Tax Breaks To Cushion Minimum Wage Hike
September 30, 1999
Congressional leaders are clearing the way for passage next month of a bill that would increase the $5.15 an hour minimum wage by at least $1 over the next two to four years, say observers.
To make a wage increase less costly to small businesses -- which employ many of the 4.4 million workers that would be affected -- G.O.P. leaders in the House of Representatives plan to pair a wage increase with some business-friendly tax breaks, such as:
- Tax credits for hiring entry-level workers.
- An increase in the business meal deduction from 50 percent to 80 percent.
- A full deduction for health insurance premiums paid by the self-employed.

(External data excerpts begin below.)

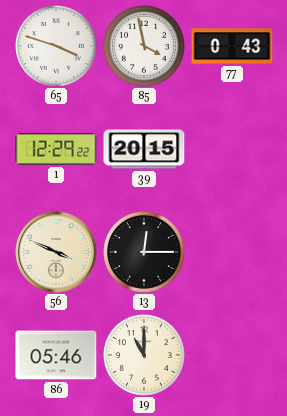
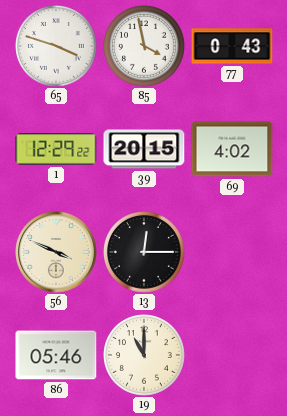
69: none -> 4:02
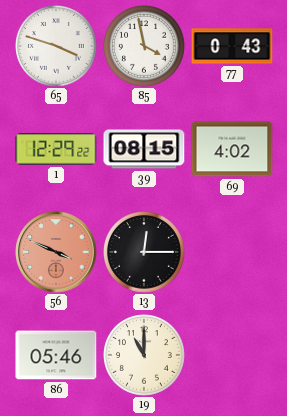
39: 20:15 -> 08:15
56 dial: cream -> salmon
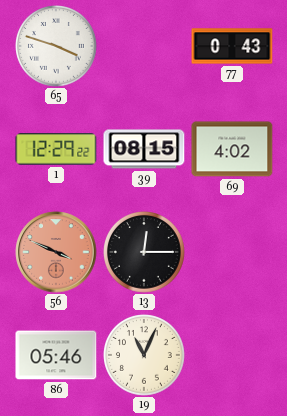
85: 3:58 -> none
19: 11:00 -> 11:04
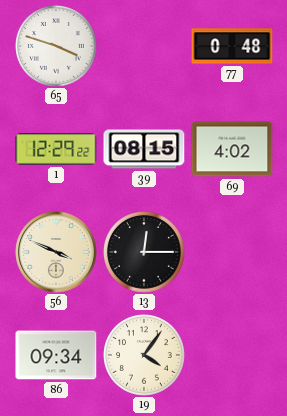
77: 0:43 -> 0:48
56 dial: salmon -> cream
86: 05:46 -> 09:34
19: 11:04 -> 4:06
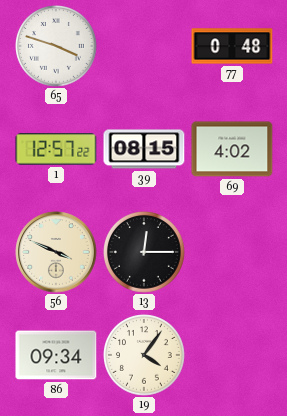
1: 12:29 -> 12:57
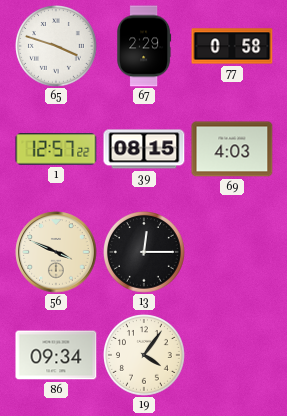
67: none -> 2:29
77: 0:48 -> 0:58
69: 4:02 -> 4:03
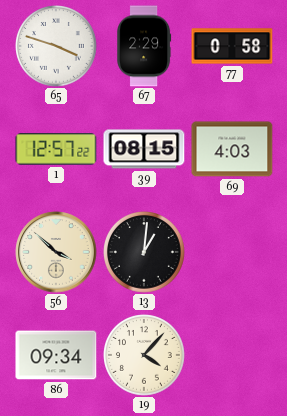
56: 3:49 -> 3:52
13: 12:15 -> 1:01
19: 4:06 -> 4:07
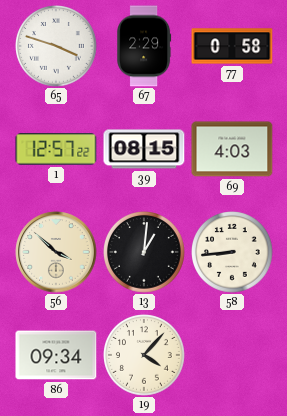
58: none -> 8:44
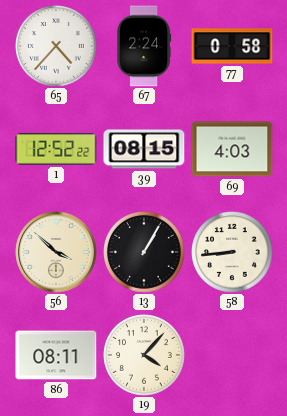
65: 3:48 -> 4:37
67: 2:29 -> 2:24
1: 12:57 -> 12:52
13: 1:01 -> 1:05
86: 09:34 -> 08:11
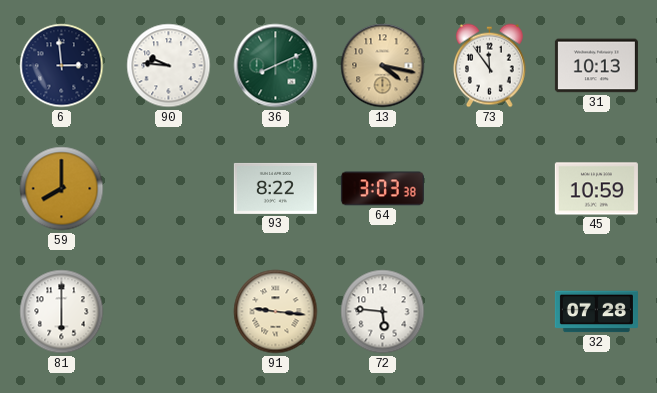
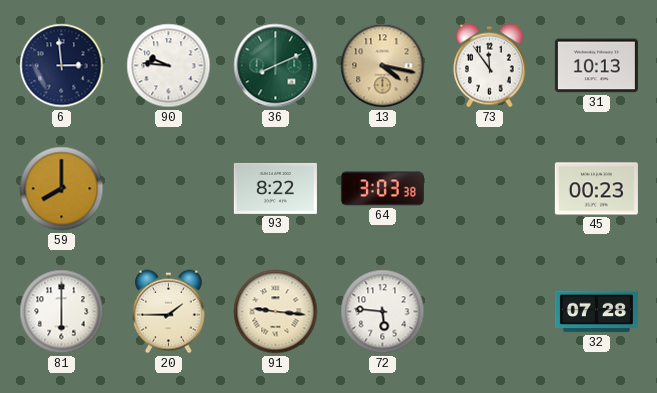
45: 10:59 -> 00:23
20: none -> 1:45
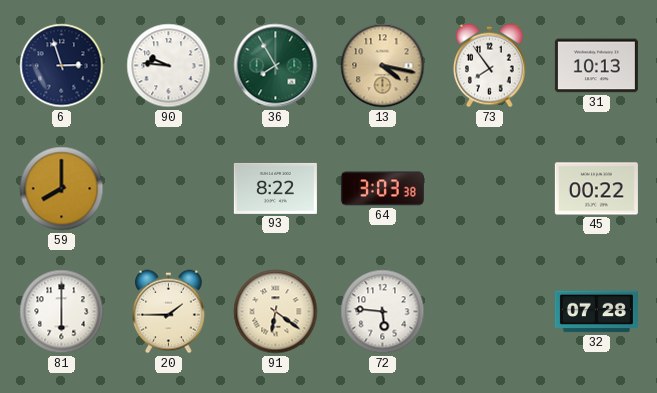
6: 2:59 -> 2:57
36: 8:11 -> 7:55
73: 11:54 -> 7:54
45: 00:23 -> 00:22
91: 9:16 -> 6:21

The size of the tax breaks is likely to depend on how much the minimum wage is raised. While Democrats want a $1 boost over two years, a bipartisan House alternative would increase it $1.30 over four years.
The estimated cost to employers is up to $3 billion a year.
About 3 percent of workers would benefit from the increase. Half of them are under 25, nearly two-thirds are women, and three- fifths work only part time.
Congress last raised the minimum in 1996, from $4.25 to $5.15. By contrast, the average hourly wage for all private sector employees is about $13 an hour. When adjusted for inflation, average pay and the minimum wage are worth less than in 1979.